Generative AI shares similarities with other technologies that are protected by the fair use doctrine. Search engines, for example, comb the internet and process all available information to improve search results. Here, copyrighted material is certainly used in full for commercial purposes. The difference between search engines and generative AI may lie in the fourth factor, which for search engines likely does not apply.
The images produced using generative AI may also be copyright infringement. Because some generated images will likely use copyrighted material as training data, it’s possible that a generated image may look too similar to the copyrighted material. A good example of where courts draw that line is with artist Shepard Fairey’s famous Barack Obama “Hope” poster. The poster used a photo of Barack Obama as a reference and, despite being highly stylized, was considered to infringe on the copyright of the original photographer’s photograph. The complicating factor with generative AI programs is that the user has some control over the output. For example, including the phrase “Barack Obama Hope” will likely generate images that share a close resemblance with Fairey’s work. For this reason, generative AI programs will likely be viewed as tools rather than as independent creators. A comparison can be drawn with Photoshop and its role in creating new images. However, because the user does not have direct access to the images the program was trained on, it may be difficult to verify whether an image produced is wholly original or only a slight stylization of existing copyrighted material.
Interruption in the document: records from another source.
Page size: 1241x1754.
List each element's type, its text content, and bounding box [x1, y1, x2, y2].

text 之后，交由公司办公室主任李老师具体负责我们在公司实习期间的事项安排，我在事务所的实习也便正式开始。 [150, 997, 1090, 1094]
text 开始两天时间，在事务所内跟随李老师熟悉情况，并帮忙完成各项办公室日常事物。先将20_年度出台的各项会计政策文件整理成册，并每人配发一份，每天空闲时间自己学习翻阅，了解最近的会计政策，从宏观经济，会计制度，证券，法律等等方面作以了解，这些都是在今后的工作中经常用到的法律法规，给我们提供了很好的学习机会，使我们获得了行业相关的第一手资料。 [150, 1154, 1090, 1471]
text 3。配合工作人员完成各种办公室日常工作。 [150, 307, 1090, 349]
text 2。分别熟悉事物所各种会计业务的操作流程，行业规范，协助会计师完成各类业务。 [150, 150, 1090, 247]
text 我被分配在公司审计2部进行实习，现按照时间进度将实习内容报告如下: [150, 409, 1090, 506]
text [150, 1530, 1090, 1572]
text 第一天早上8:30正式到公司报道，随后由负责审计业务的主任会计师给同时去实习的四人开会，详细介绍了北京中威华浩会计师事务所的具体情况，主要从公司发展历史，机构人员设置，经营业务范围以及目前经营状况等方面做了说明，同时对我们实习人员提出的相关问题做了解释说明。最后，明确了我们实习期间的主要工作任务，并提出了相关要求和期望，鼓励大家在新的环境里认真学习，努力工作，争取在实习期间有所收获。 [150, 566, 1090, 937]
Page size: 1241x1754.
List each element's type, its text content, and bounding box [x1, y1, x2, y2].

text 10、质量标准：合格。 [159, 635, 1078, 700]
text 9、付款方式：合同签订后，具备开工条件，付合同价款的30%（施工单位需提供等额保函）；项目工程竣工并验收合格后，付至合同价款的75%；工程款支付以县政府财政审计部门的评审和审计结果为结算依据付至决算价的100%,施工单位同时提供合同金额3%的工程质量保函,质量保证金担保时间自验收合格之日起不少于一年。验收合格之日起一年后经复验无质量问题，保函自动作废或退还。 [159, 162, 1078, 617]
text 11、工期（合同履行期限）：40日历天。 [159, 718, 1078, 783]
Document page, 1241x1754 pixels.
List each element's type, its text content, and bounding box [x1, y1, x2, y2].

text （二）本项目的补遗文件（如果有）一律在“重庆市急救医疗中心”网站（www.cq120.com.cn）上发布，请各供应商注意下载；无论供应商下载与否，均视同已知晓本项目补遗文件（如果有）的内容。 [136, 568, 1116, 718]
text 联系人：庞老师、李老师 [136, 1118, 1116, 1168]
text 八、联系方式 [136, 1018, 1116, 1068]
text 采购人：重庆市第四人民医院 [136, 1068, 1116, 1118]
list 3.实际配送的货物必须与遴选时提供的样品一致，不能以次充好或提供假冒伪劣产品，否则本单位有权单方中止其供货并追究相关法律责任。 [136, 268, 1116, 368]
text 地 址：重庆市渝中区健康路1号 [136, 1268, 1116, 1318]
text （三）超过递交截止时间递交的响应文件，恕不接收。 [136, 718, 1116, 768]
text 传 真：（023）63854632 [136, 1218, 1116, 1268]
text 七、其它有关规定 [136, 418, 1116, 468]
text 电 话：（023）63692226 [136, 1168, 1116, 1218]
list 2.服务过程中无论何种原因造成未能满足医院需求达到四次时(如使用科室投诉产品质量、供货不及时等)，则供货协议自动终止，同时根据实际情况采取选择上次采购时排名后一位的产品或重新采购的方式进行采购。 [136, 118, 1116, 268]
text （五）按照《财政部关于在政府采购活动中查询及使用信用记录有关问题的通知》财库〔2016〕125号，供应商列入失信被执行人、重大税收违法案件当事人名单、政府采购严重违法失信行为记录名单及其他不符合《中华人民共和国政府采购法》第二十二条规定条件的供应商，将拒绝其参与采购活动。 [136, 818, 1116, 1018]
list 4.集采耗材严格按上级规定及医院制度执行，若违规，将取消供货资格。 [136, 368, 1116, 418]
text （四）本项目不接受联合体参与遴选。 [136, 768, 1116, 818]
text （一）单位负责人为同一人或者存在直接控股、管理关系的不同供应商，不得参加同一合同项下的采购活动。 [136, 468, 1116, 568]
While the legal questions surrounding generative AI are far from settled in the US, other countries have enacted relevant legislation. The UK and the EU have both carved out exceptions to existing copyright law that allow for text and data mining as long as the author of the work has not reserved the right. Whether this language completely covers generative AI programs is yet to be seen. Similar legislation may be adopted in the US, but given the rapid development of generative AI, more novel legal questions will likely present themselves before such legislation is passed.